Sri Mulyani Bicara Soal Makan Bergizi Gratis serta Bagaimana Kelanjutannya

JAKARTA – Menteri Keuangan atau Menkeu Sri Mulyani Indrawati menyampaikan Makan Bergizi Gratis merupakan inisiatif prioritas pemerintahan baru di area bawah kepemimpinan Presiden kemudian Wakil Presiden terpilih Prabowo Subianto-Gibran Rakabuming Raka .
Sehingga anggaran yang akan dialokasikan sebesar Rp71 triliun di dalam 2025. Saat ini acara unggulan Prabowo-Gibran terus disempurnakan oleh regu khusus yang mana sudah ada dibentuk.

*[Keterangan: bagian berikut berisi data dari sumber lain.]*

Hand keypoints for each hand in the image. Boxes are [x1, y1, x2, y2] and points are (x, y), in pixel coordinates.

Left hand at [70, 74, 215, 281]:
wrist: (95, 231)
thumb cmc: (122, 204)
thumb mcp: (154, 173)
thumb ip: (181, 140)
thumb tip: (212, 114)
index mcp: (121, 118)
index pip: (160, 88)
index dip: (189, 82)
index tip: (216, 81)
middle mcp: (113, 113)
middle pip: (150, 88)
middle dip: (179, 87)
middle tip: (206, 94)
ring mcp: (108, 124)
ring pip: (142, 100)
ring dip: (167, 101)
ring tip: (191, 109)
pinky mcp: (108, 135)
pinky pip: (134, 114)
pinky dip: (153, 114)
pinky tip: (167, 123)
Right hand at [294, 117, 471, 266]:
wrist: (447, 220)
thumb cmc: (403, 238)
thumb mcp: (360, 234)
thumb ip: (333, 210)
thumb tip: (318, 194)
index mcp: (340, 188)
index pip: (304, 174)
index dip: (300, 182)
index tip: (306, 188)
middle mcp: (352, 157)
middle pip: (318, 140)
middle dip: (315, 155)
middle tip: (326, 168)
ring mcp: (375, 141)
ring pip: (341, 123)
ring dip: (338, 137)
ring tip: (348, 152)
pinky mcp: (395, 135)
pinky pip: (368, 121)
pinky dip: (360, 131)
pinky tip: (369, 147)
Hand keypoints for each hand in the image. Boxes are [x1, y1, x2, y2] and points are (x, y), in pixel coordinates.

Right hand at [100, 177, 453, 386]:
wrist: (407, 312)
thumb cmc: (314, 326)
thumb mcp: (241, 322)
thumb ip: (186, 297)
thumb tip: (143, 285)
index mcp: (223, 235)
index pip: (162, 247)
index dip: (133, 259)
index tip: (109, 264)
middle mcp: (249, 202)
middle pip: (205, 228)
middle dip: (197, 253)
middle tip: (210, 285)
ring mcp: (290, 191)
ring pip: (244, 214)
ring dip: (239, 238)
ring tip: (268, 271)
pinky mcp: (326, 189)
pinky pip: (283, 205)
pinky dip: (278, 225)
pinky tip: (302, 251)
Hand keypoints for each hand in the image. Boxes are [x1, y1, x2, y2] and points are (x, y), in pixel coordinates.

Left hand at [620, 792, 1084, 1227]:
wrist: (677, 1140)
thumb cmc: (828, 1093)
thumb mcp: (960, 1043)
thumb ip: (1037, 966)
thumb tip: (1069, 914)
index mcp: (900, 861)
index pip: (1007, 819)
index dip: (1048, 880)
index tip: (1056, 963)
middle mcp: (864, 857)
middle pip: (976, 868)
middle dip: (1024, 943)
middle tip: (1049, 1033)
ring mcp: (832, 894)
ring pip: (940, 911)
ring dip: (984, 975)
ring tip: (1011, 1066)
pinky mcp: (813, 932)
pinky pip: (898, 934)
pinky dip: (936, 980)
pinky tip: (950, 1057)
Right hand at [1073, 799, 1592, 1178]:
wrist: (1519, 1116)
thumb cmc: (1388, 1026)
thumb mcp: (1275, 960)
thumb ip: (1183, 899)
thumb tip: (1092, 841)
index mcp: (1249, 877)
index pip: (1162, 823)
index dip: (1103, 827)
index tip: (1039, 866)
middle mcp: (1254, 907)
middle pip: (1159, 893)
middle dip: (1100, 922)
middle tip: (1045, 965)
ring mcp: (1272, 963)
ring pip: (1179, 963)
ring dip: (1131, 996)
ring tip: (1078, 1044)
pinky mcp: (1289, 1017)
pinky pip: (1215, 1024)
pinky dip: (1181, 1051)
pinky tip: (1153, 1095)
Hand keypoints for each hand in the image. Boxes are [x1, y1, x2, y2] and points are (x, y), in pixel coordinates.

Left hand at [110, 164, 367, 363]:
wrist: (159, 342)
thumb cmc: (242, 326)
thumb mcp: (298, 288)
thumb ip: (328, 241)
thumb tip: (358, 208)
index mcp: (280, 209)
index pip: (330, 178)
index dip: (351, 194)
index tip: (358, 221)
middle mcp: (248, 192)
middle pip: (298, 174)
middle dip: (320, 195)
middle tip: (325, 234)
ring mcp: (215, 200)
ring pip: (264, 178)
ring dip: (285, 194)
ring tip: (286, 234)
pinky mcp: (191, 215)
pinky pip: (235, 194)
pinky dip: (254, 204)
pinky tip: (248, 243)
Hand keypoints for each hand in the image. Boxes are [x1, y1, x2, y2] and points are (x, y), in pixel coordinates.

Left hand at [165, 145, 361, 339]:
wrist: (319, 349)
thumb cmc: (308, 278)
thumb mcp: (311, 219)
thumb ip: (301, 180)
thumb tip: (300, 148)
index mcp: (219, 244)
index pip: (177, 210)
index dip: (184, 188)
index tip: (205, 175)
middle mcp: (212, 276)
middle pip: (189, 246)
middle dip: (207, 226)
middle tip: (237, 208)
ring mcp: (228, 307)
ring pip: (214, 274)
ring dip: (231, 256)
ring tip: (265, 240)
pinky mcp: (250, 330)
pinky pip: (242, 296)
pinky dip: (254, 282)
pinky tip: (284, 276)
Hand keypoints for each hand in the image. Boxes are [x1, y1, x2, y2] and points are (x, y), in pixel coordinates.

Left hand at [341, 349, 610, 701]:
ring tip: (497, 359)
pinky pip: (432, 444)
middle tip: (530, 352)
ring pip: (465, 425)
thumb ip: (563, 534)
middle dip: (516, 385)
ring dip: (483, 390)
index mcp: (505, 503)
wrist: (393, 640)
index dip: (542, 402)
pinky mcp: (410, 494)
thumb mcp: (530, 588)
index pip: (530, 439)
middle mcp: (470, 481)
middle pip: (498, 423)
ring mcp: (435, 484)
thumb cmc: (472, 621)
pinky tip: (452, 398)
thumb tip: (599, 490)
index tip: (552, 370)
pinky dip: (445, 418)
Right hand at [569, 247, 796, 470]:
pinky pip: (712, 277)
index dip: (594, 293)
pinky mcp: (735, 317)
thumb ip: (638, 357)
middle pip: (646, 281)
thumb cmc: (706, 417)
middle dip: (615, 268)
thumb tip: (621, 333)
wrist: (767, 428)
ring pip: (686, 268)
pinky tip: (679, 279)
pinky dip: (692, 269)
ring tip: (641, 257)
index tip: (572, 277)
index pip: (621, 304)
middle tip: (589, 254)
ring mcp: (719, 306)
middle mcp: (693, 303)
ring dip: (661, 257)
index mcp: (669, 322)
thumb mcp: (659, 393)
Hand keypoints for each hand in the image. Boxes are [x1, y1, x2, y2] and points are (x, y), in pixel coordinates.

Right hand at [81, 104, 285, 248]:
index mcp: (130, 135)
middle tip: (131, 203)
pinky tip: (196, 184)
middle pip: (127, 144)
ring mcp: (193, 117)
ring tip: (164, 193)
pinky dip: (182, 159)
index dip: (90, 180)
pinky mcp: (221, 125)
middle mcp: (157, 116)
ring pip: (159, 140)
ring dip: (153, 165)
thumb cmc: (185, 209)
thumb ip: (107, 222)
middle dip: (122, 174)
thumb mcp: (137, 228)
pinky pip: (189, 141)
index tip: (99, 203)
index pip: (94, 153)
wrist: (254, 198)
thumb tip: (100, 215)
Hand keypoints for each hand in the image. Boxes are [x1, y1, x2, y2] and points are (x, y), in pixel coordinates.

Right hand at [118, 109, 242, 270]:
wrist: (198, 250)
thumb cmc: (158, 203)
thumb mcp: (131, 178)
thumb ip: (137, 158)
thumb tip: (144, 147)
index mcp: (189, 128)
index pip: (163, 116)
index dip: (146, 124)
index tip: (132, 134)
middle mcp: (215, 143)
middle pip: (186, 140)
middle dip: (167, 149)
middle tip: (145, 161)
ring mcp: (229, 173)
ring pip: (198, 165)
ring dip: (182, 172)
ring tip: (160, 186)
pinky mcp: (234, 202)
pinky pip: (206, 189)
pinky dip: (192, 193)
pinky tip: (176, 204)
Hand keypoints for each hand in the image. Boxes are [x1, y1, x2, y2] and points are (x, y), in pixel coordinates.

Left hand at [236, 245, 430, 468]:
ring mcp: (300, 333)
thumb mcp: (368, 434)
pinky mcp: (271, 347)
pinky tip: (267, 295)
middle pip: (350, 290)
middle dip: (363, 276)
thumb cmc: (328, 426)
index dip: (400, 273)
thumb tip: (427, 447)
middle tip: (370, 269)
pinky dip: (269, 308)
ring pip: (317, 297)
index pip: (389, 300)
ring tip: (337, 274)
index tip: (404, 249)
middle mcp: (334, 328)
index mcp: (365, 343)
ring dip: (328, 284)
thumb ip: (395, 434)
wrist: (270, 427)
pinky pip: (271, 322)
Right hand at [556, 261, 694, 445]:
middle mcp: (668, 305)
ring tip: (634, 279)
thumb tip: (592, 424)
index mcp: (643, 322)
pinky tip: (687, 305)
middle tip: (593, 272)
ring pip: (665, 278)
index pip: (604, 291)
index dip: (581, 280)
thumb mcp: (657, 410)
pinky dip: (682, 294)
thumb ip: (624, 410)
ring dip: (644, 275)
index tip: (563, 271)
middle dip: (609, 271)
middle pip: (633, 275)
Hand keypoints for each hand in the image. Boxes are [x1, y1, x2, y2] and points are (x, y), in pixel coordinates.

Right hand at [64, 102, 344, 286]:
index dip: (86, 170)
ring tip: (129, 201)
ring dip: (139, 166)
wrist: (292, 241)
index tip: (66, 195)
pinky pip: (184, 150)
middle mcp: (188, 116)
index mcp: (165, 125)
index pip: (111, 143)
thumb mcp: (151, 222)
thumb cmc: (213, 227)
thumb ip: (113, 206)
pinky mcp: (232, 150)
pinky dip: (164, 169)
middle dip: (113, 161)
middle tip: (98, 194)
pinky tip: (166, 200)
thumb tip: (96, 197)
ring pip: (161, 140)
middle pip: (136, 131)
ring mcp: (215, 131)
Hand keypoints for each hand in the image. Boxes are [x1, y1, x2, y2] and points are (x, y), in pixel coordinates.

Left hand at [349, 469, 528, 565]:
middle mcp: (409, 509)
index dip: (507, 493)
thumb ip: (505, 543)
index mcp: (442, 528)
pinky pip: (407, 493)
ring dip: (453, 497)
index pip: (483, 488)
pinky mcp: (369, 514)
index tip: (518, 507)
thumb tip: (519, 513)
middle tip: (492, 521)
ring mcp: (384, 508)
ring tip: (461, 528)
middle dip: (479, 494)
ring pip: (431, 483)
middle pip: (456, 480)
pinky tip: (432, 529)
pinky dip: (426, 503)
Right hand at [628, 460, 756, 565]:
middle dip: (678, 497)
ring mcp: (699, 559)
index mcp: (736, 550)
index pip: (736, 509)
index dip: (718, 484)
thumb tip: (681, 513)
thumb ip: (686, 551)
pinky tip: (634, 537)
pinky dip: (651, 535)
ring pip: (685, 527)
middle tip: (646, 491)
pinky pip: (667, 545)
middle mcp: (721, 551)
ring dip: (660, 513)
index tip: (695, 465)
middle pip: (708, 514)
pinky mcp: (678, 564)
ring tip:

“Untuk acara prioritas Presiden terpilih makanan bergizi gratis yang dimaksud Rp71 triliun telah ada di dalam sini. Nanti akan dijelaskan dari regu makanan bergizi gratis yang tersebut pada waktu ini terus disempurnakan,” ujar Menkeu Sri Mulyani pada waktu konferensi pers RAPBN 2025 di area Kantor Pusat Direktorat Jenderal Pajak, Ibukota Indonesia Selatan, Hari Jumat (16/8/2024).
Mantan Direktur Pelaksana Bank Bumi itu menyebut, Makan Bergizi Gratis didesain untuk menciptakan anak-anak yang dimaksud cerdas, namun mempunyai dampak bagi perkembangan perekonomian lokal. Pasalnya, acara ini menyokong daya beli pemerintah terhadap item makanan yang tersebut disediakan UMKM, dengan begitu stimulus yang dimaksud diharapkan bisa jadi menggalakkan perekonomian pada masing-masing daerah.
“Tujuannya untuk menciptakan anak yang dimaksud cerdas, tapi juga multiplier dunia usaha lokal juga akan ditekankan yaitu UMKM nya makin berdaya juga ekonomi tempat mampu bergerak,” paparnya.
Menkeu, belum merinci detail dana senilai Rp71 triliun untuk kegiatan Makan Bergizi Gratis. Seperti porsi anggaran per anak berapa persen dari total alokasi.
Senada, Menteri Koordinator Sektor Perekonomian (Menko Perekonomian) Airlangga Hartarto mencatatkan data acara Makan Bergizi masuk di mesin perkembangan dunia usaha di tempat tahun depan. Hal yang dimaksud pun sudah ada dituangkan di asumsi makro pada Rancangan Anggaran Pendapatan lalu Belanja Negara (RAPBN) 2025.
Mesin pertumbuhan dunia usaha 2025 lainnya di tempat antaranya, membuka lingkungan ekonomi baru, Kartu Prakerja, implementasi undang-undang (UU) Cipta kerja, optimalisasi inisiatif strategi nasional (PSN), hingga Kawasan Perekonomian Khusus (KEK).